**Kutipan untuk Dibaca**

• • • • •

ISLAMTODAY ID – Pakar hak asasi PBB mengatakan bahwa pemerintah India telah gagal untuk mengutuk atau menyelidiki serangan terhadap Rana Ayyub, yang telah menjadi target pembunuhan online dan ancaman pemerkosaan.
Pakar hak asasi PBB telah menyerukan diakhirinya serangan online “misoginis dan sektarian” terhadap seorang jurnalis wanita Muslim India, meminta pihak berwenang untuk menyelidiki pelecehan tersebut.
Rana Ayyub, seorang kritikus sengit Perdana Menteri Narendra Modi dan ideologi nasionalis Hindu dari Partai Bharatiya Janata Party (BJP), telah menjadi sasaran kampanye pelecehan online tanpa henti – termasuk ancaman kematian dan pemerkosaan.
Dia adalah “korban dari serangan intensif dan ancaman online oleh kelompok nasionalis Hindu sayap kanan”, pelapor independen, yang tidak berbicara untuk PBB tetapi diberi mandat untuk melaporkannya, mengatakan dalam sebuah pernyataan pada hari Senin (21/2).
Mereka mengatakan serangan ini sebagai tanggapan atas pelaporan Ayyub tentang masalah yang mempengaruhi minoritas Muslim India, kritiknya terhadap penanganan pemerintah terhadap pandemi Covid-19, dan komentarnya tentang larangan jilbab baru-baru ini di sekolah dan perguruan tinggi di negara bagian Karnataka selatan.

• • • • •

**Data yang Diberikan**
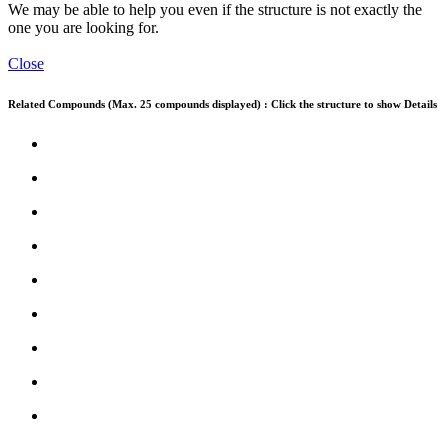
We may be able to help you even if the structure is not exactly the
one you are looking for.
Close
Related Compounds (Max. 25 compounds displayed) : Click the structure to show Details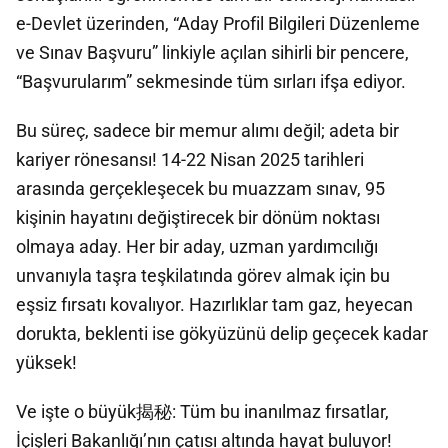
e-Devlet üzerinden, “Aday Profil Bilgileri Düzenleme
ve Sınav Başvuru” linkiyle açılan sihirli bir pencere,
“Başvurularım” sekmesinde tüm sırları ifşa ediyor.
Bu süreç, sadece bir memur alımı değil; adeta bir
kariyer rönesansı! 14-22 Nisan 2025 tarihleri
arasında gerçekleşecek bu muazzam sınav, 95
kişinin hayatını değiştirecek bir dönüm noktası
olmaya aday. Her bir aday, uzman yardımcılığı
unvanıyla taşra teşkilatında görev almak için bu
eşsiz fırsatı kovalıyor. Hazırlıklar tam gaz, heyecan
dorukta, beklenti ise gökyüzünü delip geçecek kadar
yüksek!
Ve işte o büyük揭秘: Tüm bu inanılmaz fırsatlar,
İçişleri Bakanlığı’nın çatısı altında hayat buluyor!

• • • • •

**Tugas**
Tuliskan ulang tanpa mengubah apa pun bagian berita tentang Rana Ayyub, mulai dari "Rana Ayyub, seorang" sampai "bagian Karnataka selatan.". Data tersebut tidak perlu dipakai sama sekali.

**Jawaban Anda**
Rana Ayyub, seorang kritikus sengit Perdana Menteri Narendra Modi dan ideologi nasionalis Hindu dari Partai Bharatiya Janata Party (BJP), telah menjadi sasaran kampanye pelecehan online tanpa henti – termasuk ancaman kematian dan pemerkosaan.
Dia adalah “korban dari serangan intensif dan ancaman online oleh kelompok nasionalis Hindu sayap kanan”, pelapor independen, yang tidak berbicara untuk PBB tetapi diberi mandat untuk melaporkannya, mengatakan dalam sebuah pernyataan pada hari Senin (21/2).
Mereka mengatakan serangan ini sebagai tanggapan atas pelaporan Ayyub tentang masalah yang mempengaruhi minoritas Muslim India, kritiknya terhadap penanganan pemerintah terhadap pandemi Covid-19, dan komentarnya tentang larangan jilbab baru-baru ini di sekolah dan perguruan tinggi di negara bagian Karnataka selatan.